• _WHAT THE TASK REQUIRES_
From the entries below, retype only the lines from the one with "Обмен/возврат товара" through the one with "Sichere Servicekonto-Nachricht senden", exactly as written.

[Saved entries]

"""

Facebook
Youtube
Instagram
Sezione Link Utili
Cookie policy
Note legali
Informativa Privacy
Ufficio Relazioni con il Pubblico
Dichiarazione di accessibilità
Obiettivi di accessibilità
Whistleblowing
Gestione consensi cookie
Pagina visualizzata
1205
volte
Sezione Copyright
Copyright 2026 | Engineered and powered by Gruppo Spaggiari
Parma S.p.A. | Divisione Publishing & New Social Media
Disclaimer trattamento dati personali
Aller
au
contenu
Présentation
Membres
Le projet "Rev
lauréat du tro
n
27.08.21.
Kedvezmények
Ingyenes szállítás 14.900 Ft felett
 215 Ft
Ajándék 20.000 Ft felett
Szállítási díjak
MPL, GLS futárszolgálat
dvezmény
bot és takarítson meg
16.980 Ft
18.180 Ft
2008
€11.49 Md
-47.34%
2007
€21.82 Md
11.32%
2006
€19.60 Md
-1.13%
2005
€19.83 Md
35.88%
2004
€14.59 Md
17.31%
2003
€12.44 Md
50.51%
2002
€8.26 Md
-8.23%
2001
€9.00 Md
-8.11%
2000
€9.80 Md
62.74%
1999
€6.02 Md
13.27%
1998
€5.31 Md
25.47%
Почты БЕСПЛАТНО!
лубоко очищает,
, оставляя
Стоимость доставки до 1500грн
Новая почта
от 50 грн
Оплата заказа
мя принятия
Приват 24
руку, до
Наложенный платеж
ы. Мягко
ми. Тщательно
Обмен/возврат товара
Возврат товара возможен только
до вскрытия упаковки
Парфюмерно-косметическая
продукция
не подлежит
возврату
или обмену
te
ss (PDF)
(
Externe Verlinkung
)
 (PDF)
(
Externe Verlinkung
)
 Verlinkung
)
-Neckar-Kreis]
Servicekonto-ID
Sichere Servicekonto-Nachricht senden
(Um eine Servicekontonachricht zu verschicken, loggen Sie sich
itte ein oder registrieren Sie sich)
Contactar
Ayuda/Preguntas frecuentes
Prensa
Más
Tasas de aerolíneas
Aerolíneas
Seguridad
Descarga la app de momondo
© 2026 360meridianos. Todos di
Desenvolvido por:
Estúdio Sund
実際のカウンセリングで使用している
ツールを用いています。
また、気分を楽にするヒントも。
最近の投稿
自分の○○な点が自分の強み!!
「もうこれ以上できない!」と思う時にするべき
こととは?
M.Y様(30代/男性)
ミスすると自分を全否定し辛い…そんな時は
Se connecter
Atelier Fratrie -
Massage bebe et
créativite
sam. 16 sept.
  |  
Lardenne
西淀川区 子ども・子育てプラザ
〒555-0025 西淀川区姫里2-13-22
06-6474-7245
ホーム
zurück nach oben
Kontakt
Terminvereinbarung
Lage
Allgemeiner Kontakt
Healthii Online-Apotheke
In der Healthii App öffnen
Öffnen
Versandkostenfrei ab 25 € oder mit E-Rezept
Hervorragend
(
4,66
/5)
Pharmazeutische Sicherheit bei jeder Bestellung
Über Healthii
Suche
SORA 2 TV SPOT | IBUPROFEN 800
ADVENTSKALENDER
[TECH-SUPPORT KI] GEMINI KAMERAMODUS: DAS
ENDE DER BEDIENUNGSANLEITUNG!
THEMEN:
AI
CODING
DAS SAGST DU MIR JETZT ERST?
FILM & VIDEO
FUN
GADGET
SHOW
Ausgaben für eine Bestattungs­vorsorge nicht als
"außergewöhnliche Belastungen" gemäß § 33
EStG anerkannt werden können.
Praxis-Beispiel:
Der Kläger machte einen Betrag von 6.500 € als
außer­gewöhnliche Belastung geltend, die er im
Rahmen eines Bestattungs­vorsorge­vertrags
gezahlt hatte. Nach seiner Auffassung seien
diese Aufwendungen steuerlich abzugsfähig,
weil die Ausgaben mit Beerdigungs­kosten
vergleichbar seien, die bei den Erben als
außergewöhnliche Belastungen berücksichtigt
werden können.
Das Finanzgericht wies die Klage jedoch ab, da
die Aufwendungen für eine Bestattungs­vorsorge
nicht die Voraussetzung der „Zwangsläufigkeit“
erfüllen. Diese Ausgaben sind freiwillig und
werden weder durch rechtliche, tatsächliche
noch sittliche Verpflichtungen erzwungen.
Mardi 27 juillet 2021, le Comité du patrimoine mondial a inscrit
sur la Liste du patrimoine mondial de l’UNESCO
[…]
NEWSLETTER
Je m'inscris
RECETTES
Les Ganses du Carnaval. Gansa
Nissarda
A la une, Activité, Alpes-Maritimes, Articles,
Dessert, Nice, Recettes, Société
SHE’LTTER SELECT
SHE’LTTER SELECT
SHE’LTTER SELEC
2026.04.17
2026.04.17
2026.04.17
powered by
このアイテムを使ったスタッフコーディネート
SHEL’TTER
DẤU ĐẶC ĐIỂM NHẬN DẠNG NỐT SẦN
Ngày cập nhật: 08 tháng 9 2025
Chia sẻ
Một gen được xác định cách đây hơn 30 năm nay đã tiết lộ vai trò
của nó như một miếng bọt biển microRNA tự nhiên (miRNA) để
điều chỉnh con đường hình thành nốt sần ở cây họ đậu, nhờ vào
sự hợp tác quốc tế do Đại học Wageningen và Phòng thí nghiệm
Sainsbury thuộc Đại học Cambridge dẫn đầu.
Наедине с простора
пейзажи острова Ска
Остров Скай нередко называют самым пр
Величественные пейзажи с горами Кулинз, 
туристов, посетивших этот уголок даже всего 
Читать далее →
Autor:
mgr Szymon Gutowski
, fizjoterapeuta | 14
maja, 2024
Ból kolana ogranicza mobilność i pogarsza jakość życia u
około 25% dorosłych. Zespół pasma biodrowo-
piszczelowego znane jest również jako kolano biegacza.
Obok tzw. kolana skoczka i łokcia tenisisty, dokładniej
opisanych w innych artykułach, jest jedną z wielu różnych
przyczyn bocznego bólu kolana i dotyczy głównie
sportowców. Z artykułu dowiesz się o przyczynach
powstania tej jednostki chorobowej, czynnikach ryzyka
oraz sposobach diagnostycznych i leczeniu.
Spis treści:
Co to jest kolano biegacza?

"""

• _OUTPUT FOR THIS TASK_
Обмен/возврат товара
Возврат товара возможен только
до вскрытия упаковки
Парфюмерно-косметическая
продукция
не подлежит
возврату
или обмену
te
ss (PDF)
(
Externe Verlinkung
)
 (PDF)
(
Externe Verlinkung
)
 Verlinkung
)
-Neckar-Kreis]
Servicekonto-ID
Sichere Servicekonto-Nachricht senden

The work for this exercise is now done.